Government-imposed floor targets should be replaced by “more ambitious” goals set by schools themselves, according to the country’s biggest heads’ union.

Delegates at the NAHT annual conference in Birmingham backed a radical manifesto for the future of education, which included replacing minimum standards of exam performance with “paths of improvement” tailored for individual institutions.

In last year’s performance tables, 767 primary schools - 6 per cent of the total number - failed to meet the floor standard of 60 per cent of pupils attaining at least Level 4 in reading, writing and maths.

At GCSE level, 154 secondary schools failed to meet the minimum standard of 40 per cent of pupils achieving at least five GCSEs at grade C or better, including English and maths.

In his speech this afternoon, general secretary Russell Hobby told delegates: “The trouble with floor standards is that they cannot be set high enough to be inspiring.

“If you set them at a reasonable level, they look unambitious. If you make them ambitious, you trigger widespread and unnecessary disruption.

“Floor standards have reached the end of their utility.

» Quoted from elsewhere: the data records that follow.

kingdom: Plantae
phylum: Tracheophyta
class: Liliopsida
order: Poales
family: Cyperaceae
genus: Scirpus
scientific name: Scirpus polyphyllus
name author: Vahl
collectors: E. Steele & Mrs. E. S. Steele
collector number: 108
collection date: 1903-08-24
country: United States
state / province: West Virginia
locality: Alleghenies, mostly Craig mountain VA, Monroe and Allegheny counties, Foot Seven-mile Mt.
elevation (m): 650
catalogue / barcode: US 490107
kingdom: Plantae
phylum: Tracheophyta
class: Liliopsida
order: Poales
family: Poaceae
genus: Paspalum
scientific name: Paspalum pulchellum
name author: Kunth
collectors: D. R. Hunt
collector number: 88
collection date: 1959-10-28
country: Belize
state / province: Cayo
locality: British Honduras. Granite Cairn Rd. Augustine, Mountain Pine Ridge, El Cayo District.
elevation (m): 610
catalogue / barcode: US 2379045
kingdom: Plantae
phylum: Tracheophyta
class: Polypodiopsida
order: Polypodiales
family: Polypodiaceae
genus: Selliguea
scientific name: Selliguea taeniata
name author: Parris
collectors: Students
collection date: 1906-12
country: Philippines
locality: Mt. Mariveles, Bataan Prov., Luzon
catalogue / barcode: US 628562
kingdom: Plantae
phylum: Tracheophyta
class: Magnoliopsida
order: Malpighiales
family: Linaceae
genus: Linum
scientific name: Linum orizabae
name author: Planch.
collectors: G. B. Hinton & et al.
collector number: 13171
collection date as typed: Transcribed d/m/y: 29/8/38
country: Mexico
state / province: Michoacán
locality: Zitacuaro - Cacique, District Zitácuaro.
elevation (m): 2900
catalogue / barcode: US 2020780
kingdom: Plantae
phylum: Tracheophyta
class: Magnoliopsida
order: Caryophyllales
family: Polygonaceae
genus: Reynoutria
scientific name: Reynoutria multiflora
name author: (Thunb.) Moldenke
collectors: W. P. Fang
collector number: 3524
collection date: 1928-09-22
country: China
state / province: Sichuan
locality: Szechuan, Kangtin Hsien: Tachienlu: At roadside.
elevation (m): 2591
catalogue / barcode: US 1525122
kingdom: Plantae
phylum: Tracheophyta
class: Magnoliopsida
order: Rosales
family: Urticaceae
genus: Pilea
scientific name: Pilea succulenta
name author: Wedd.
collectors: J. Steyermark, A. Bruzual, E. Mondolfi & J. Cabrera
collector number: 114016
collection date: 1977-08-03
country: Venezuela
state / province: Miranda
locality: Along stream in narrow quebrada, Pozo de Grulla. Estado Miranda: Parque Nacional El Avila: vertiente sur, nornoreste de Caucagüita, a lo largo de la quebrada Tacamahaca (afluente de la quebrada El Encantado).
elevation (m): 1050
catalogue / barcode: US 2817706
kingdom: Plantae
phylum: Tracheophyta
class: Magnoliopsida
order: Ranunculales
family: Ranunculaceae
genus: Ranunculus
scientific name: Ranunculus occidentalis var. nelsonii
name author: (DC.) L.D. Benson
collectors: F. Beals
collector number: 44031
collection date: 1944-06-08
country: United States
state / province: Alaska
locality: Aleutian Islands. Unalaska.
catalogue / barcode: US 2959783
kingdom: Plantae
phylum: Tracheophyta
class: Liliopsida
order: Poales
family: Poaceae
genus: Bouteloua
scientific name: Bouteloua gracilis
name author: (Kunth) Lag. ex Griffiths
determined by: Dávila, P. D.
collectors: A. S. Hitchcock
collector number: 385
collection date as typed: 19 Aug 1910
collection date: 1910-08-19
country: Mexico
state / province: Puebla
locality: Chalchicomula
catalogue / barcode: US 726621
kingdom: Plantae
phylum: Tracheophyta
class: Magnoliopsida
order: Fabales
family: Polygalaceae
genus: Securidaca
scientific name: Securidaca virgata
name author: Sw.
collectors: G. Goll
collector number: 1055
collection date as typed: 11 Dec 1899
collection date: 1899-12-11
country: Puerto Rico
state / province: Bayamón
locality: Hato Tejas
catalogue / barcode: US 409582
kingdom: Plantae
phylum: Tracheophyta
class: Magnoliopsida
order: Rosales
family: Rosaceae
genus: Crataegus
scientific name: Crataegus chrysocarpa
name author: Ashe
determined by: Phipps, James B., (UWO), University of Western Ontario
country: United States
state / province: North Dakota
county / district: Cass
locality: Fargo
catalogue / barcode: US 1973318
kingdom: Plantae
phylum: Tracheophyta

We suggest a different approach, which we have called the ‘path of improvement’. This has two ingredients: a genuinely ambitious target and a sustainable rate of improvement.

“Every school has its own path to the target based on a reasonable, evidence-informed rate of improvement. While the school is on the path, it is free from threat of intervention and each school progresses over a different timescale to the same goal.”

Delegates also backed a motion calling for reformed GCSEs, A-levels and vocational qualifications to include an “appropriate balance between knowledge, understanding and skill acquisition”.

Alan Mottershead, head of Trinity School in Carlisle, said the move from regular assessment to high stakes, end-of-course exams between Key Stage 2 and Key Stage 4 risked creating a “five-year programme of examinations”.

“The damage that this may do to a broad and balanced curriculum across the secondary phase, in particular in GCSE and A-level years, is incalculable,” he said.

Mr Mottershead also argued that exams could become more focused on “memory recall” than understanding, adding: “Exams will be even more of an unreliable and unrepresentative picture of a student’s work or real ability.

“It will also deny the richness, exploration, curiosity, wonder, questioning and many other things which characterise a real education. They will be replaced by, ‘learn this and make your answer book like that’.”

Despite the strong backing for scrapping floor targets, conference delegates watered down some of the union’s other proposals, including reducing the length of the summer holiday and spreading breaks more evenly throughout the year.

While 55 per cent of members backed plans to explore altering term structures, members decided in a private session that further research should be carried out first.

Members also amended controversial proposals to give admissions priority to children eligible for free school meals, deciding that an impact assessment should be carried out before a final decision is made.